二代目

真花

二代目

 炎の揺れるのより、その熱より、煙の匂いが頭から離れない。

 小学校に上がるより前、私はいつもトミーと一緒だった。どこへ行くのにも、ベッドの中でも、トミーを抱いていた。トミーは小さなクマのぬいぐるみだ。焦げ茶色をして、幼い私の小脇にフィットした。

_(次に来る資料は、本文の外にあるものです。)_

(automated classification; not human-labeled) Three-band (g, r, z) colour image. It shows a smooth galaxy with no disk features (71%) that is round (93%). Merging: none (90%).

 子供のコミュニティは存外閉じている。そこに、別の街から男の子が入って来た。私よりずっと大きくて、学校にも行っていて、なのに、私達の輪に入ろうとした。集団は抵抗をして、だから男の子は無理をしたのだと今なら思う、私に目を付けた。

「お前、そんな汚いぬいぐるみ持って、恥ずかしい奴」

 私は無視した。他の誰もが無視した。

 男の子はムキになって、私からトミーを奪う。

「こんなもの」

「やめて! 返して!」

 男の子は走って逃げた。足の速さは比べるべくもなくて、あっと言う間に見えなくなった。だが私は諦めない。親友のリリカも私に付いて走った。

 異様な気配がした。それは、悪魔に魂を売ったときのような取り返しの付かない過ちの気配だった。私達は走る速度を緩める。危険ににじり寄るように。まるで私達の方が獲物であるかのように。

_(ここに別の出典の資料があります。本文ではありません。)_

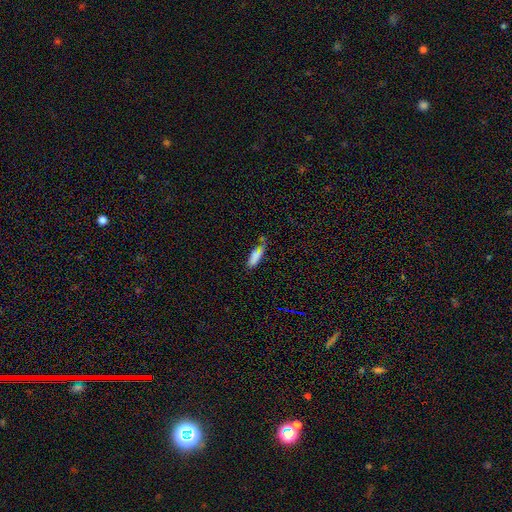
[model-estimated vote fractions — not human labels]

 男の子は火をくべていた。どうやったのかは分からない。だが、火をくべていた。

 振り返った男の子の顔にはひきつれた笑いが乗っていた。

 火の中には、トミーがいた。

「これでお前も一人前になれるよ」

 私の耳には男の子の言葉は雑音でしかなかった。

 トミーを助け出そうと手を伸ばす。熱い。が、助けないと。

 その手をリリカが止める。

「ミオ。だめ。火傷する」

「でも」

「トミーもミオに火傷して欲しくないって」

「トミーは熱いよ」

 リリカは私を腕ごと抱き締める。

「それでも、ミオが焼け死んじゃダメ」

 私はリリカに抱かれたまま、炎がトミーを奪って行くのを見ていた。煙の匂いが、私の鼻の奥の、もっと奥の脳の裏側までも染めた。

 駆け付けた大人によって炎は消された。トミーの痕はびしょびしょになっていた。

 私達はトミーの亡骸を公園に埋葬した。男の子がどうしたのかは分からない。名前も思い出せないのは、思い出したくないからなのだと思う。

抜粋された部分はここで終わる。